Важнейшее диалектическое понятие свое иное, опирающееся на выстраданность идентификаций, узнаваний, отождествлений и растождествлений, утрачивает внутреннюю достоверность. На смену приходит категория «соседнего», образцом которой как раз и является первый встречный. Соседнее предстает как неопознанное иное и одновременно как неподтвержденное свое. Это, например, культовые предметы бороро в музейной витрине. Это проблемы, которые не более чем «проблемы», решаемые с помощью психоаналитика. А также звероящеры в качестве мультяшных динозавриков. Или несущие благую весть апостолы Христовы в качестве «сотрудников Иисуса, передающих директивную информацию». Это зрение без подозрения, не пытающееся подтвердить признанность своего, разоблачить замаскированного чужого, усмотреть обрыв последовательности и начало красной строки.
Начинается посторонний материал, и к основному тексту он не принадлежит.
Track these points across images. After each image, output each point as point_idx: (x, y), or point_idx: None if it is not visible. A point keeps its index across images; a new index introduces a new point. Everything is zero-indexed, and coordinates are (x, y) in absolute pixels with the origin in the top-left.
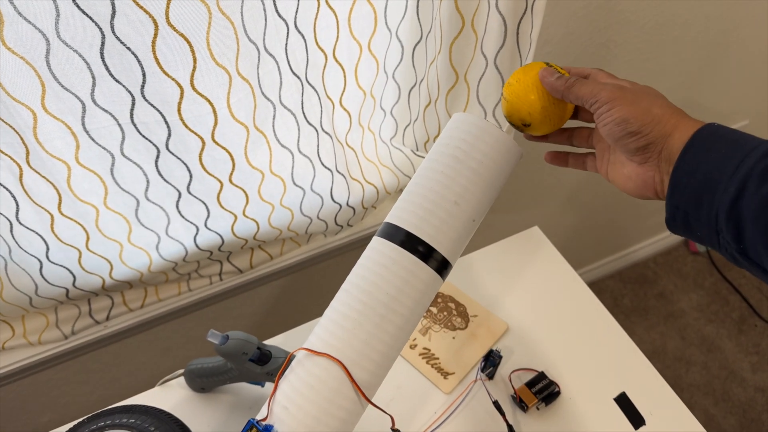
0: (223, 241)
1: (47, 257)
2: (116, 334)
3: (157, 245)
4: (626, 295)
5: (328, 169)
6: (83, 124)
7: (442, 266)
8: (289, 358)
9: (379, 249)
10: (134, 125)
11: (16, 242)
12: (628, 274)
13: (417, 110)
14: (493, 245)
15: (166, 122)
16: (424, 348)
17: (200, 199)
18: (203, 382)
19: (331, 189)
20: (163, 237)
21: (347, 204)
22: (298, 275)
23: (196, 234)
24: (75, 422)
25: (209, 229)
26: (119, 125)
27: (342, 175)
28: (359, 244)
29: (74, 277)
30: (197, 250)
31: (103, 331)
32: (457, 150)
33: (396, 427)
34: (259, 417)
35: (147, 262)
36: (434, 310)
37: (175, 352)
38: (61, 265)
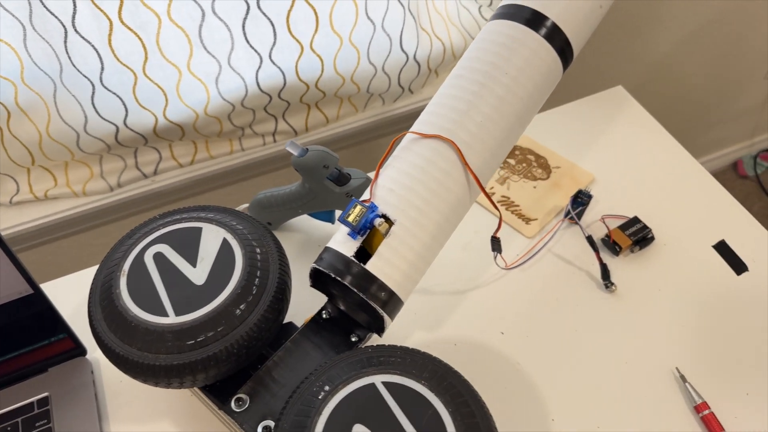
0: (285, 83)
1: (101, 80)
2: (163, 194)
3: (216, 77)
4: None
5: (401, 4)
6: None
7: (565, 52)
8: (392, 145)
9: (497, 30)
10: None
11: (69, 58)
12: None
13: None
14: (573, 103)
15: None
16: (503, 196)
17: (268, 18)
18: (271, 214)
19: (401, 33)
20: (225, 67)
21: (414, 57)
22: (352, 150)
23: (259, 68)
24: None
25: (273, 62)
26: None
27: (413, 17)
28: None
29: (126, 111)
30: (258, 91)
31: (151, 186)
32: None
33: (497, 235)
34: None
35: (204, 100)
36: (512, 161)
37: None
38: (114, 93)
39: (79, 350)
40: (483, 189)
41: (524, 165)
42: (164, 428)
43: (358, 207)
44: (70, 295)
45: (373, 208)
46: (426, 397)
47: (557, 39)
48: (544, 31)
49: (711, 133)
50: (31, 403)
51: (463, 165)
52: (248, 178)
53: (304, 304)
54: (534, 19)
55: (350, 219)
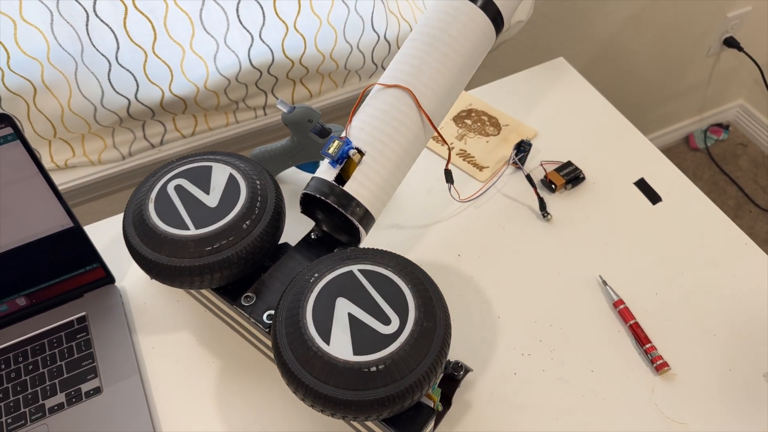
0: (273, 59)
1: (116, 59)
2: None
3: (215, 55)
4: None
5: None
6: None
7: (497, 20)
8: (362, 94)
9: (443, 1)
10: None
11: (90, 39)
12: None
13: None
14: (519, 73)
15: None
16: (461, 149)
17: (258, 1)
18: (266, 167)
19: (372, 14)
20: (221, 45)
21: (384, 37)
22: (333, 123)
23: (251, 46)
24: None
25: (262, 41)
26: None
27: (382, 2)
28: None
29: (138, 85)
30: (250, 67)
31: (158, 155)
32: None
33: (448, 167)
34: None
35: (204, 75)
36: (469, 122)
37: None
38: (127, 69)
39: (110, 279)
40: (434, 127)
41: (479, 124)
42: (181, 336)
43: (336, 141)
44: (98, 237)
45: (348, 142)
46: (392, 278)
47: (490, 9)
48: (479, 2)
49: (662, 109)
50: (71, 321)
51: (417, 108)
52: (243, 149)
53: (297, 234)
54: None
55: (330, 151)
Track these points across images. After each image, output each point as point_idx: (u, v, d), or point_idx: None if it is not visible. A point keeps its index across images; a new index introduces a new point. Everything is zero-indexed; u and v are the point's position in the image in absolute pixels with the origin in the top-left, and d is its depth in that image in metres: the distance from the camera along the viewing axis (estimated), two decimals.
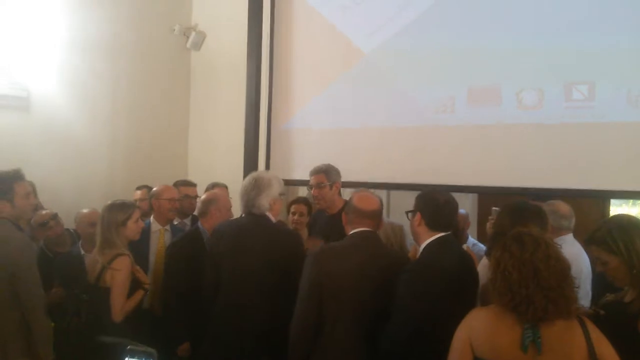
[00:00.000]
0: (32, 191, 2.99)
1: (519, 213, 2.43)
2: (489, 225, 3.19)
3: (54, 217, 3.49)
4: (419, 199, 2.48)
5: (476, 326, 1.91)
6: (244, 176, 4.82)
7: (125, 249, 3.00)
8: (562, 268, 1.83)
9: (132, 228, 3.07)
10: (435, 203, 2.41)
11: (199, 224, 3.37)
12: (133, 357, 1.33)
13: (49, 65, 4.22)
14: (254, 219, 2.88)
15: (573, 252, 2.84)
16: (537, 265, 1.81)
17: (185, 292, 3.07)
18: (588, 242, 2.25)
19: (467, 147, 4.05)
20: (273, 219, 2.92)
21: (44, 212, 3.44)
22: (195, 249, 3.18)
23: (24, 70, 4.07)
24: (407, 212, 2.51)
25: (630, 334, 1.98)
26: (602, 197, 4.26)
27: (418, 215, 2.42)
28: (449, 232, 2.40)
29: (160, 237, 3.67)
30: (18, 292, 2.68)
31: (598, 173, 3.66)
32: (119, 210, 3.04)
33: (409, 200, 4.07)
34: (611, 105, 3.63)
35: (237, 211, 3.73)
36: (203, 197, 3.46)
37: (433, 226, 2.38)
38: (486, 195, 4.49)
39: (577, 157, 3.71)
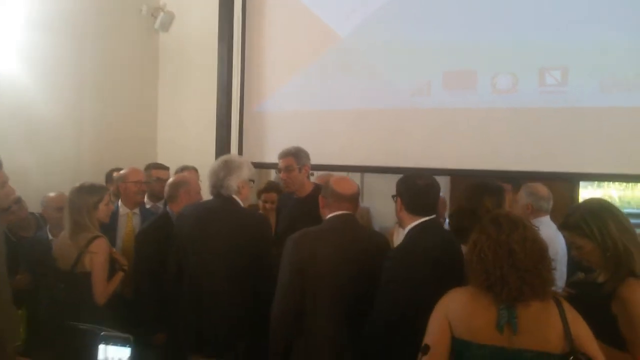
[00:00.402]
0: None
1: (473, 190, 2.47)
2: None
3: (17, 201, 3.37)
4: (399, 184, 2.45)
5: (453, 307, 1.92)
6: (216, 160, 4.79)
7: (98, 232, 2.95)
8: (539, 249, 1.84)
9: (104, 210, 3.02)
10: (415, 188, 2.37)
11: (168, 208, 3.28)
12: (108, 343, 1.28)
13: (9, 44, 4.06)
14: (221, 201, 2.84)
15: (550, 233, 2.89)
16: (513, 247, 1.82)
17: (157, 277, 3.00)
18: (562, 227, 2.28)
19: (442, 131, 4.07)
20: (241, 203, 2.87)
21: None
22: (166, 234, 3.10)
23: None
24: (393, 196, 2.48)
25: (603, 315, 2.01)
26: (573, 180, 4.33)
27: (399, 200, 2.41)
28: (432, 216, 2.37)
29: (128, 221, 3.61)
30: None
31: (569, 156, 3.72)
32: (89, 193, 2.97)
33: (382, 183, 4.09)
34: (584, 91, 3.69)
35: (206, 195, 3.67)
36: (171, 180, 3.36)
37: (414, 210, 2.36)
38: (459, 178, 4.52)
39: (549, 141, 3.77)
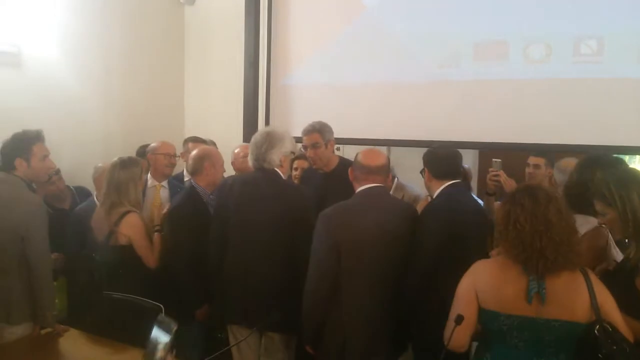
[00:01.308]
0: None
1: (584, 163, 2.61)
2: (489, 177, 3.22)
3: (57, 172, 3.49)
4: (424, 156, 2.74)
5: (481, 278, 1.98)
6: (244, 133, 4.87)
7: (131, 206, 3.07)
8: (571, 222, 1.90)
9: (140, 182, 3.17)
10: (438, 156, 2.70)
11: (194, 182, 3.25)
12: (159, 326, 1.35)
13: (39, 20, 4.16)
14: (264, 175, 2.87)
15: None
16: (550, 219, 1.86)
17: (195, 255, 3.03)
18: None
19: (472, 103, 4.04)
20: (283, 175, 2.90)
21: None
22: (198, 210, 3.15)
23: (14, 25, 4.01)
24: (421, 172, 2.75)
25: (627, 289, 2.02)
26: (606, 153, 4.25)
27: (426, 171, 2.66)
28: (458, 180, 2.63)
29: (155, 193, 3.70)
30: (27, 255, 2.69)
31: (602, 128, 3.66)
32: (134, 165, 3.10)
33: (410, 157, 4.09)
34: (620, 61, 3.61)
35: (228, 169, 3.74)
36: (194, 153, 3.32)
37: (439, 176, 2.65)
38: (487, 152, 4.49)
39: (582, 113, 3.71)
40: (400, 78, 4.29)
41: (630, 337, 1.83)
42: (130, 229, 3.00)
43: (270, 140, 2.86)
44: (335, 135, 3.47)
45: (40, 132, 2.87)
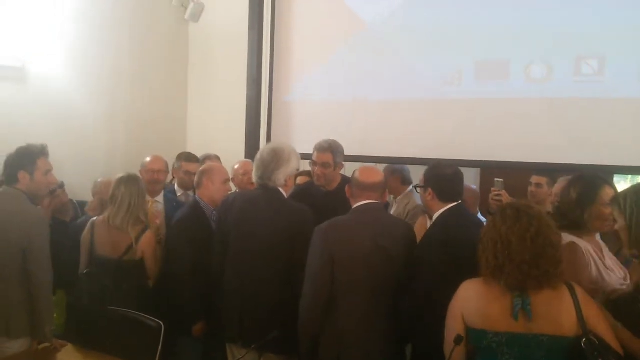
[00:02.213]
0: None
1: (565, 183, 2.60)
2: (491, 196, 3.24)
3: (61, 185, 3.54)
4: (427, 174, 2.67)
5: (467, 297, 2.04)
6: (246, 149, 4.92)
7: (147, 219, 3.25)
8: (542, 244, 1.92)
9: None
10: (443, 177, 2.61)
11: (197, 196, 3.37)
12: None
13: (44, 35, 4.26)
14: (266, 193, 2.88)
15: None
16: (510, 239, 1.92)
17: (197, 269, 3.07)
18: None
19: (474, 122, 4.10)
20: (285, 194, 2.92)
21: None
22: (201, 224, 3.21)
23: (18, 41, 4.10)
24: (415, 187, 2.70)
25: (630, 306, 2.05)
26: (608, 173, 4.27)
27: (429, 190, 2.59)
28: (459, 202, 2.58)
29: (150, 208, 3.70)
30: (28, 268, 2.73)
31: (604, 148, 3.71)
32: (139, 182, 3.23)
33: (412, 176, 4.10)
34: (621, 81, 3.68)
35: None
36: (200, 168, 3.49)
37: (443, 198, 2.58)
38: (489, 170, 4.51)
39: (584, 133, 3.77)
40: (401, 95, 4.37)
41: (619, 349, 1.87)
42: (146, 243, 3.13)
43: (278, 159, 2.86)
44: None
45: (45, 146, 2.95)
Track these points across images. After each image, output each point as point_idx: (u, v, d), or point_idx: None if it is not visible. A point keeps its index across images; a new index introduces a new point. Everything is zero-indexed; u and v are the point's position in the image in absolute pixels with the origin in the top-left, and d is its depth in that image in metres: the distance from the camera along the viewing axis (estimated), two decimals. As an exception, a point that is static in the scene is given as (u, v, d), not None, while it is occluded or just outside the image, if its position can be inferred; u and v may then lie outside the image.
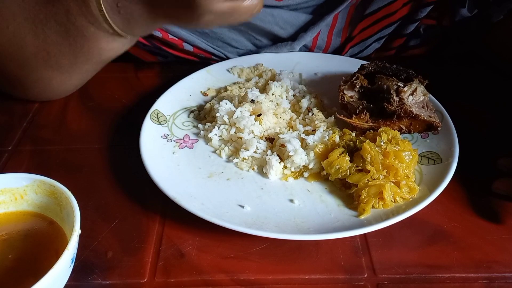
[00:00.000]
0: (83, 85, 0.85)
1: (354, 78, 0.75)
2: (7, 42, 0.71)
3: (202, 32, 0.91)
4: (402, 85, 0.71)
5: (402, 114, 0.70)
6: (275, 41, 0.94)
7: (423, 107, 0.72)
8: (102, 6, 0.63)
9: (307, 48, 0.95)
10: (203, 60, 0.95)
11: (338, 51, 0.97)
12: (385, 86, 0.72)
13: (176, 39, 0.89)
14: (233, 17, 0.60)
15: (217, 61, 0.95)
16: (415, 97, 0.71)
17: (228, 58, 0.94)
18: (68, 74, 0.74)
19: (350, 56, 0.97)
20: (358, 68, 0.79)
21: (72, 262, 0.52)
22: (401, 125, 0.71)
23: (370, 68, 0.77)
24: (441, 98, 0.77)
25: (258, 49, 0.96)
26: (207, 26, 0.62)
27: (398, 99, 0.70)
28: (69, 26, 0.67)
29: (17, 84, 0.78)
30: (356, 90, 0.75)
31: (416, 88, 0.71)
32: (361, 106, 0.72)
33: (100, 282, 0.56)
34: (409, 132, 0.71)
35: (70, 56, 0.70)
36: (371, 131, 0.70)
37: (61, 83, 0.76)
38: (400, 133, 0.71)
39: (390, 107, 0.70)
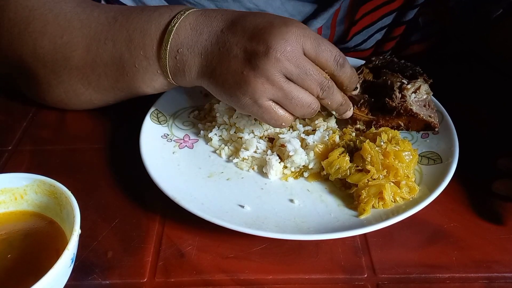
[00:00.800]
0: None
1: (359, 71, 0.75)
2: (53, 50, 0.71)
3: None
4: (406, 82, 0.71)
5: (402, 111, 0.70)
6: None
7: (424, 105, 0.72)
8: (166, 45, 0.65)
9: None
10: None
11: (343, 37, 0.97)
12: (389, 81, 0.72)
13: None
14: (268, 116, 0.63)
15: None
16: (418, 95, 0.71)
17: None
18: (101, 95, 0.74)
19: (354, 46, 0.97)
20: (366, 61, 0.79)
21: (72, 262, 0.52)
22: (399, 122, 0.71)
23: (377, 62, 0.77)
24: (441, 98, 0.77)
25: None
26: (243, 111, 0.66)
27: (400, 95, 0.70)
28: (125, 53, 0.67)
29: (41, 91, 0.77)
30: (359, 84, 0.75)
31: (419, 86, 0.71)
32: (362, 100, 0.72)
33: (100, 282, 0.56)
34: (407, 129, 0.72)
35: (112, 79, 0.70)
36: (372, 128, 0.71)
37: (89, 100, 0.76)
38: (398, 130, 0.71)
39: (391, 103, 0.70)
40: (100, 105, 0.79)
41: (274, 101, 0.62)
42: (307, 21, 0.92)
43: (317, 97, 0.64)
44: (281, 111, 0.63)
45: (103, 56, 0.69)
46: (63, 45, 0.70)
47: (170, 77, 0.67)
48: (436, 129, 0.71)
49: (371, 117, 0.71)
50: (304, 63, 0.62)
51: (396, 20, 0.94)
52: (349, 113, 0.71)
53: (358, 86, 0.74)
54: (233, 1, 0.87)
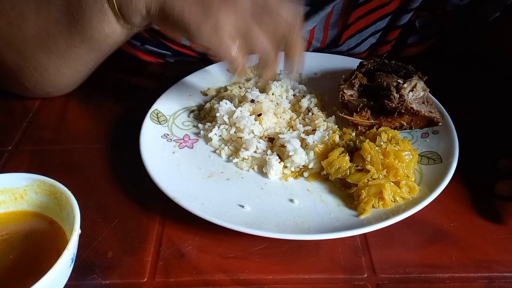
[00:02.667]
0: (79, 84, 0.85)
1: (353, 77, 0.76)
2: (8, 25, 0.73)
3: None
4: (401, 82, 0.71)
5: (403, 111, 0.70)
6: None
7: (423, 102, 0.72)
8: None
9: (305, 40, 0.95)
10: (200, 55, 0.95)
11: (335, 41, 0.97)
12: (384, 83, 0.73)
13: None
14: (224, 49, 0.63)
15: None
16: (415, 93, 0.72)
17: None
18: (64, 59, 0.75)
19: (347, 50, 0.97)
20: (358, 66, 0.79)
21: (72, 262, 0.52)
22: (402, 122, 0.71)
23: (369, 66, 0.77)
24: (441, 98, 0.77)
25: None
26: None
27: (398, 95, 0.71)
28: (72, 1, 0.69)
29: (15, 76, 0.79)
30: (355, 88, 0.75)
31: (416, 84, 0.72)
32: (361, 104, 0.72)
33: (100, 282, 0.56)
34: (410, 128, 0.72)
35: (67, 35, 0.72)
36: (373, 129, 0.71)
37: (58, 71, 0.77)
38: (401, 129, 0.71)
39: (390, 104, 0.70)
40: (72, 77, 0.80)
41: (234, 36, 0.62)
42: None
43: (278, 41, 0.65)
44: (236, 51, 0.63)
45: (53, 13, 0.70)
46: (15, 16, 0.72)
47: (116, 8, 0.67)
48: (440, 124, 0.71)
49: (373, 121, 0.71)
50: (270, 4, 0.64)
51: (390, 24, 0.94)
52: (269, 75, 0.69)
53: (355, 90, 0.74)
54: None
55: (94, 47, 0.74)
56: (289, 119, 0.77)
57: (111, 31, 0.71)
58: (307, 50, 0.98)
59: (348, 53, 0.98)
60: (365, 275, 0.56)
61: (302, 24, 0.67)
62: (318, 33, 0.95)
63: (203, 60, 0.97)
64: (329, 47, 0.98)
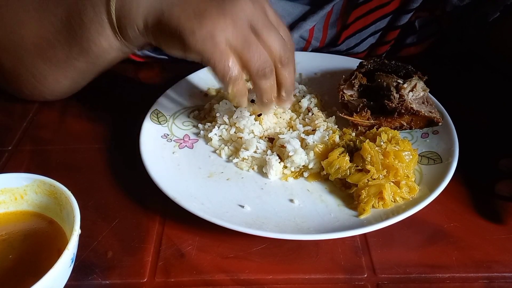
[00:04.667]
0: (77, 91, 0.84)
1: (353, 77, 0.76)
2: (10, 34, 0.73)
3: None
4: (401, 82, 0.71)
5: (403, 111, 0.70)
6: None
7: (423, 102, 0.72)
8: None
9: (305, 40, 0.95)
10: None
11: (335, 40, 0.97)
12: (384, 83, 0.73)
13: None
14: (217, 59, 0.61)
15: None
16: (415, 93, 0.72)
17: None
18: (63, 70, 0.75)
19: (347, 49, 0.97)
20: (357, 66, 0.79)
21: (72, 262, 0.52)
22: (402, 122, 0.71)
23: (369, 66, 0.77)
24: (441, 98, 0.77)
25: None
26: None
27: (398, 96, 0.71)
28: (72, 8, 0.68)
29: (13, 80, 0.79)
30: (355, 89, 0.75)
31: (415, 84, 0.72)
32: (361, 104, 0.72)
33: (100, 282, 0.56)
34: (410, 128, 0.72)
35: (66, 46, 0.71)
36: (373, 129, 0.71)
37: (56, 81, 0.77)
38: (401, 130, 0.71)
39: (390, 104, 0.70)
40: (70, 86, 0.80)
41: (230, 47, 0.60)
42: (296, 22, 0.92)
43: (275, 60, 0.63)
44: (231, 60, 0.60)
45: (55, 23, 0.70)
46: (17, 25, 0.72)
47: (115, 21, 0.66)
48: (440, 124, 0.71)
49: (373, 121, 0.71)
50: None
51: (390, 24, 0.94)
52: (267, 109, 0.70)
53: (355, 91, 0.75)
54: None
55: (91, 61, 0.73)
56: (289, 119, 0.77)
57: (108, 46, 0.70)
58: (307, 49, 0.98)
59: (347, 52, 0.98)
60: (365, 275, 0.57)
61: (293, 49, 0.67)
62: (318, 33, 0.95)
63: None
64: (328, 47, 0.98)
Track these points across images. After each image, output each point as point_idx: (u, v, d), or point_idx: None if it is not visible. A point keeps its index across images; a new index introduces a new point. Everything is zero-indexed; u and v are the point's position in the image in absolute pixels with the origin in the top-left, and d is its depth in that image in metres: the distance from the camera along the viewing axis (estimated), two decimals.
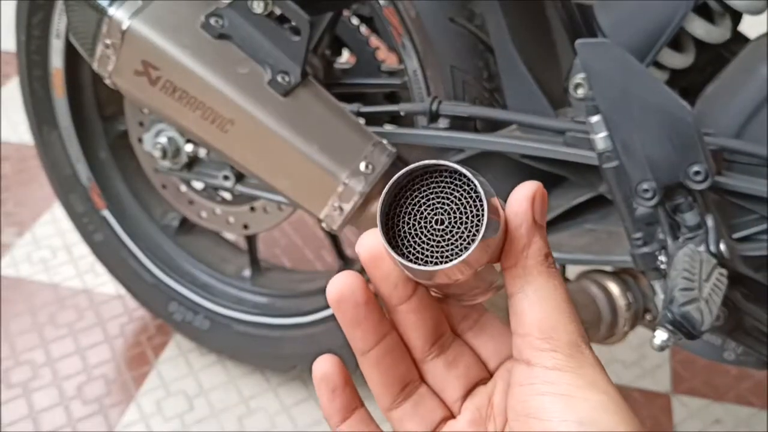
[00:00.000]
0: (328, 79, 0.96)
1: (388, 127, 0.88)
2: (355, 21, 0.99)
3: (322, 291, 1.05)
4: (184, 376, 1.14)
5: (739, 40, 0.76)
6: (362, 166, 0.68)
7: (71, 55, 1.01)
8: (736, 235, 0.62)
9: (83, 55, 0.71)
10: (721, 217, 0.60)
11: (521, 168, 0.74)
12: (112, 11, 0.68)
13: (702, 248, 0.58)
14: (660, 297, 0.65)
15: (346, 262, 1.05)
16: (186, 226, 1.13)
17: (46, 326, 1.21)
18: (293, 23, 0.70)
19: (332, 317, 1.00)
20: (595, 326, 0.73)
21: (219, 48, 0.69)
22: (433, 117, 0.75)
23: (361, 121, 0.75)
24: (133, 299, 1.17)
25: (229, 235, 1.19)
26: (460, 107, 0.75)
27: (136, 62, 0.69)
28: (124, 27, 0.68)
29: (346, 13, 0.97)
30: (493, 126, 0.77)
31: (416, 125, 0.84)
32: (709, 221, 0.59)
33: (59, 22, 0.98)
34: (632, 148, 0.60)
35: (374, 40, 1.00)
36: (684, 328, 0.53)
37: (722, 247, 0.59)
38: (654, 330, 0.70)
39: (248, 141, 0.69)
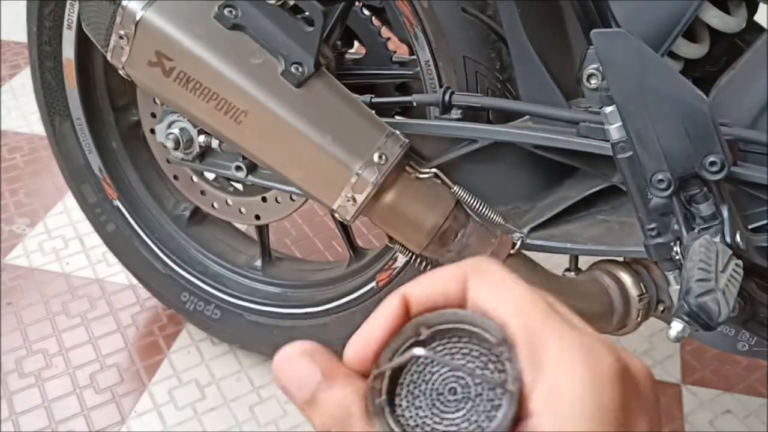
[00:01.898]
0: (339, 70, 0.96)
1: (400, 118, 0.88)
2: (366, 12, 0.99)
3: (334, 281, 1.06)
4: (195, 366, 1.14)
5: (754, 29, 0.76)
6: (375, 156, 0.68)
7: (83, 46, 1.01)
8: (751, 226, 0.62)
9: (98, 46, 0.71)
10: (736, 207, 0.60)
11: (534, 159, 0.74)
12: (126, 2, 0.68)
13: (717, 239, 0.58)
14: (674, 288, 0.65)
15: (357, 252, 1.05)
16: (198, 216, 1.14)
17: (59, 316, 1.21)
18: (306, 14, 0.70)
19: (343, 307, 1.01)
20: (607, 317, 0.73)
21: (232, 39, 0.69)
22: (446, 108, 0.75)
23: (373, 112, 0.75)
24: (145, 289, 1.18)
25: (240, 225, 1.20)
26: (473, 98, 0.75)
27: (149, 53, 0.69)
28: (138, 17, 0.68)
29: (357, 3, 0.96)
30: (506, 117, 0.77)
31: (428, 116, 0.84)
32: (725, 212, 0.59)
33: (71, 13, 0.98)
34: (647, 139, 0.60)
35: (385, 31, 1.00)
36: (701, 320, 0.53)
37: (738, 237, 0.59)
38: (668, 321, 0.70)
39: (261, 132, 0.69)
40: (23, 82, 1.78)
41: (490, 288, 0.27)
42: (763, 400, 1.08)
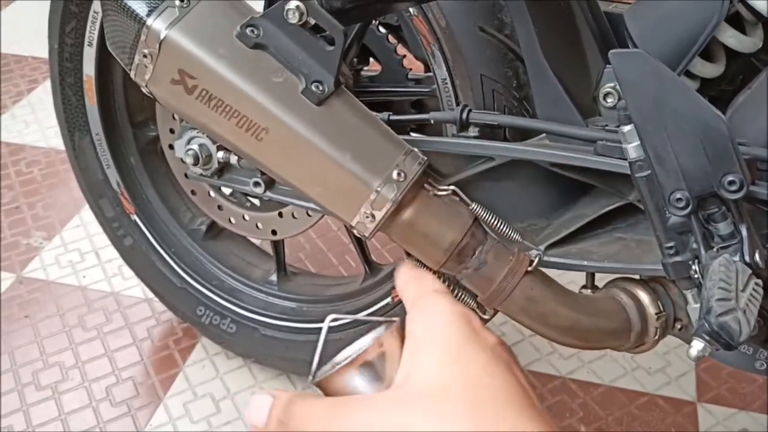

Оно довольствуется тем, что регистрирует неопознанное иное как очередной элемент имманентного ряда, как соседнее и следующее, – после чего вся процедура распознавания считается выполненной. Каждый новый элемент радует, привлекает внимание на очень короткое время, вплоть до появления следующего. Соседнее — это бегущая строка новостей, которая никогда не остановит свой бег. Соседнее двусмысленно, хотя его моменты и не различены как противоположные. То, что не опознано как иное, тем самым автоматически принято за свое, в то же время это принятие отнюдь не влечет за собой ответной признанности или тем более признательности. Для субъекта лучше быть отвергнутым из-за радикальной инаковости, чем быть принятым за кого-то другого[16]. Но для «аборигена», обитателя ПСК, второе, разумеется, предпочтительнее.